Especially in affluent places like the San Francisco Bay Area, this creates a divide, a culture of mental health haves and have-nots. Mental health clinicians don't need to participate in the health care system or take insurance to keep their schedules full — making it harder and harder for people of lower income to find a therapist.

"That's why you can have a lot of mental health professionals in an area, but still have a shortage of care for people in need," Humphreys adds. "The person who's hurt is the person who's suicidal, maybe they're horribly addicted to OxyContin or their child is showing signs of bipolar disorder, and they can't find somebody to take their insurance. It's unjust."

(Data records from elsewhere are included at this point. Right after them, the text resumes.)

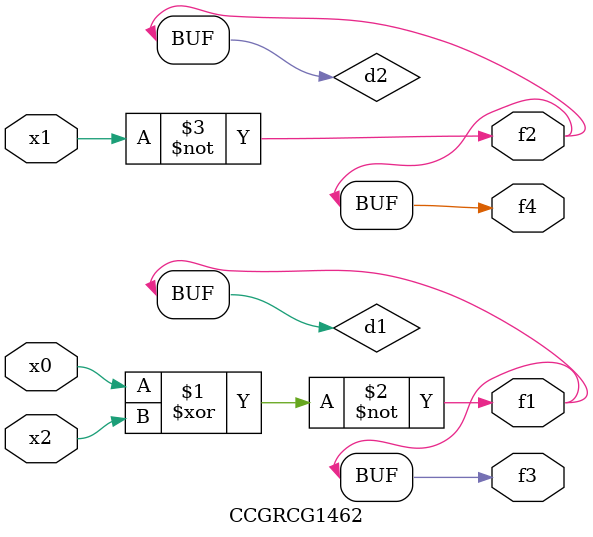
<source format=v>
module CCGRCG1462(
	input x0, x1, x2,
	output f1, f2, f3, f4
);

	wire d1, d2, d3;

	xnor (d1, x0, x2);
	nand (d2, x1);
	nor (d3, x1, x2);
	assign f1 = d1;
	assign f2 = d2;
	assign f3 = d1;
	assign f4 = d2;
endmodule

</source>
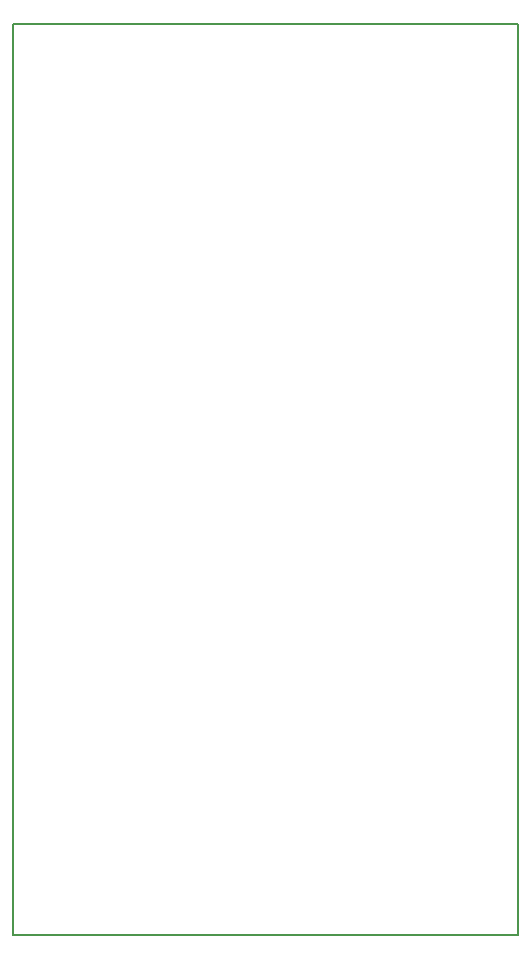
<source format=gko>
G04 DipTrace 3.3.0.0*
G04 ESP32externalssr.gko*
%MOIN*%
G04 #@! TF.FileFunction,Profile*
G04 #@! TF.Part,Single*
%ADD11C,0.005512*%
%FSLAX26Y26*%
G04*
G70*
G90*
G75*
G01*
G04 BoardOutline*
%LPD*%
X394016Y394016D2*
D11*
X2075906D1*
Y3432598D1*
X394016D1*
Y394016D1*
M02*

</source>
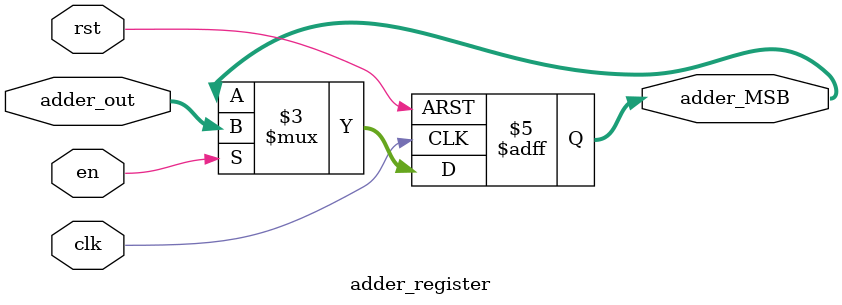
<source format=v>
module adder_register #(parameter WIDTH=18)(
	input wire clk, rst, en,
	input wire [WIDTH-1:0] adder_out,
	output reg [WIDTH-1:0] adder_MSB
	);
always @(posedge clk or negedge rst) begin
	if (!rst) begin
		adder_MSB<='b0;
	end
	else if (en) begin
		adder_MSB<=adder_out;
	end
end
endmodule
</source>
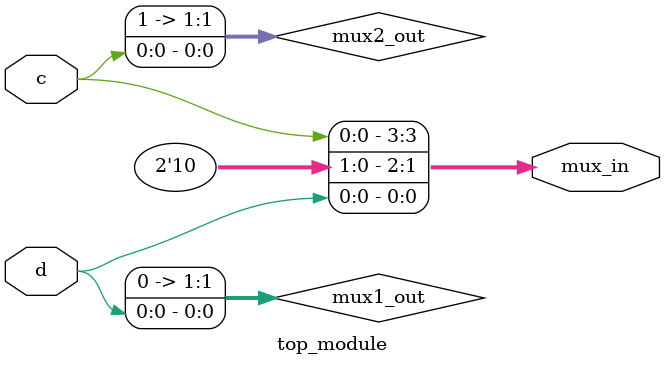
<source format=sv>
module top_module (
    input c,
    input d,
    output [3:0] mux_in
);

    wire [1:0] mux1_out, mux2_out;

    // 2-to-1 mux1
    assign mux1_out[0] = d;
    assign mux1_out[1] = 1'b0;

    // 2-to-1 mux2
    assign mux2_out[0] = c;
    assign mux2_out[1] = 1'b1;

    // 4-to-1 mux
    assign mux_in[0] = mux1_out[0];
    assign mux_in[1] = mux1_out[1];
    assign mux_in[2] = mux2_out[1];
    assign mux_in[3] = mux2_out[0];

endmodule

</source>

Mental health advocates have worked to shift this balance, passing the Mental Health Parity and Addiction Equity Act of 2008 and the Affordable Care Act in 2010. Together, those laws require health plans to offer mental health coverage on par with other medical coverage.

But so far, it hasn't put a dent in the cash market for mental health. Humphreys says given the nature of mental health care and the American obsession with self-improvement, the cash market will be here to stay.

"Accessing mental health care is often pleasurable and enjoyable, and accessing a lot of other health care isn't," Humphreys says. "I mean, who goes to the dentist for fun?" As grateful as we are for dentists — nobody.